Logikanya adalah, ketika rakyat
melek baca maka mereka otomatis mengetahui hak dan kewajiban dan mampu
mengkritik pelaku pemerintahan kapan dan di mana pun. Pola pikir demikian masih
ada sehingga seringkali buku-buku yang diproduksi negara sering kali
menyesatkan dan lebih memberikan kewajiban ketimbang hak. Kewajiban membayar
pajak disampaikan diberbagai tempat smenetara hak mendapatkan informasi tentang
kemana uang pajak itu digunakan. Menarik ketika PBNU mengeluarkan statemen
boikot pajak sebagai protes. Organisasi ini mewakili komunitas yang melek
baca-nya rendah kemudian diadvokasi oleh elit-elit yang tercerahkan. Ini
disebut dengan kedaulatan rakyat yang dihasilkan oleh meningkatnya melek baca.

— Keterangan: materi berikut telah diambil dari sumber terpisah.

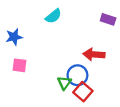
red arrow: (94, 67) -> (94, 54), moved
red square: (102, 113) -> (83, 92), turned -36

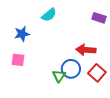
blue star: (14, 37) -> (22, 34), moved
red square: (83, 92) -> (97, 73), moved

Perpustakaan Rakyat yang kita
imajinasikan adalah perpustakaan yang menjadi pusat belajar yang manusiawi. Perpustakaan tidak lagi diartikan sebagai
institusi milik orang terdidik, kelas menengah, dan tidak identik dengan
rakyat. Apa maksudnya pusat belajar yang manusiawi?
Setidaknya ada 3 syarat
perpustakaan manusiawi. Pertama, perpustakaan komunitas yang mana rasa memiliki
sudah merasuki denyut nadi masyarakat itu sendiri. Kebijakan membangun
perpustakaan rakyat walau disubsidi negara (top down) tetapi rakyat/komunitas
itu harus lebih aktif dan sebagai pengambil kebijakan. Negara juga harus
memfasilitasi berupa hal-hal yang tidak dapat diatasi oleh masyarakat itu
sendiri. Kedua, tidak diskriminatif.
Perpustakaan adalah rumah bersama yang menjadi tempat belajar apa saja dan
dengan siapa saja. Pemahaman bahwa semua orang adalag guru dan setiap tempat
adalah sekolah merupakan nilai yang harus ditekankan. Dan ketiga, berorientasi
penyadaran, pemberdayaan, dan pembelaan.
Dalam hal referensi, perpustakaan
rakyat juga harus berisi buku-buku pengetahuan yang dapat dimanfaatkan oleh
rakyat seperti komunitas pertanian harus dilengkapi dengan buku-buku terkait
pertanian agar lebih berkembang. Begitu juga di komunitas nelayan, industry,
buruh, TKI/W, pengrajin dan seterusnya. Perpustakaan rakyat mempunyai visi
memberdayakan dan membelajarkan tanpa skat-skat identitas kelas, pekerjaan, dan
budaya.
Jika perpustakaan rakyat dapat
dimasifikasi dan mampu memberikan pengetahuan yang beragam sehingga rakyat
melek wacana dan melek informasi tentu ini menjadi energy kebangkitan
tersendiri bagi bangsa. Jika dulu, rakyat dipersenjatai dengan cangkul dan arit
sekarang kita dapat mempersenjatai dengan buku (ilmu pengetahuan). Mari kita
mulai dari langkah kecil yang pasti melalui gerakan melek-baca!